EU launches legal action against Poland over new Russian influence law
Brussels — The European Union on Thursday launched legal action against member country Poland over a controversial new law that the nationalist government says is meant to counter Russian influence but which -judgment saying that it could be used to persecute opposition politicians.
The European Commission said that they believe that the new law “seriously hinders the democratic process,” and that it “violates the principle of democracy,” and “rights to effective legal protection.” The EU’s executive branch oversees respect for the bloc’s laws.
The law was approved in May, ahead of general elections in the autumn, and allows the creation of a committee to investigate Russian influence in Poland. Critics argue that it would have unconstitutional powers, including the ability to ban officials from public life for ten years.
It seems to have boosted public support for the opposition. Over the weekend, around 500,000 people took part in a massive anti-government protest, according to organizers. Citizens traveled from across the country to express their anger at officials who they say have eroded democratic norms and created fears that the country is following Hungary and Turkey down the drain. -way to autonomy.
The protest was led by the main opposition leader, Donald Tusk, a former EU chief executive. It was probably the biggest demonstration in decades in Poland, although state television said there were no more than 150,000 people. The broadcaster, TVP, was accused of grossly underestimating the turnout.
The march was held on the anniversary of a pivotal moment in Poland’s history, the partially free elections on June 4, 1989, which paved the way for the end of communist rule.

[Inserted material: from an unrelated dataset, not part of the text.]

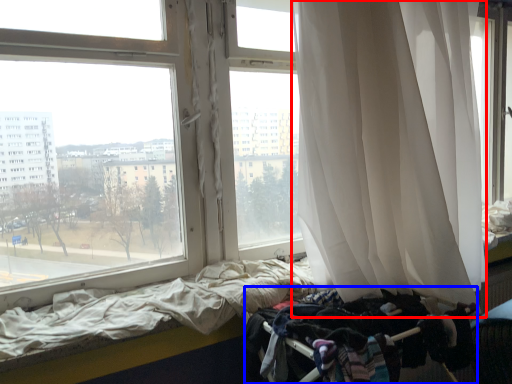
Question: Which object appears closest to the camera in this image, curtain (highlighted by a red box) or baby carriage (highlighted by a blue box)?

Choices:
 (A) curtain
 (B) baby carriage

Answer: (A)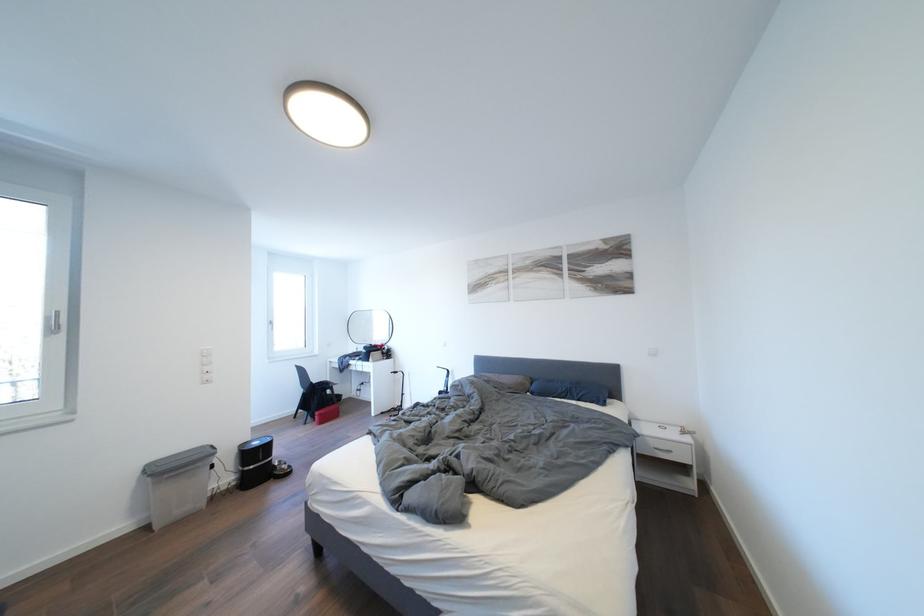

It happened about five months before the elections, in which the ruling party Law and Justice is fighting for a third term.
As a first step in its legislation, the EU Commission has sent a “formal notification letter” to the government in Warsaw outlining its objections. Poland has 21 days to respond to the letter, and after more exchanges, the government could impose heavy fines if it doesn’t comply.
Brussels is concerned that the law contains a broad and unspecified definition of “Russian influence” and “activities”. He believes the law “contradicts the principles of legality and non-retroactivity,” as it could disqualify officers for ten years for behavior that was legal at the time. gone.
The move comes just two days after the EU’s top court, the European Court of Justice, confirmed that Poland has refused to comply with the bloc’s rules on judicial independence. The government has already been fined more than 500 million euros ($535 million) over that case but so far they refuse to pay.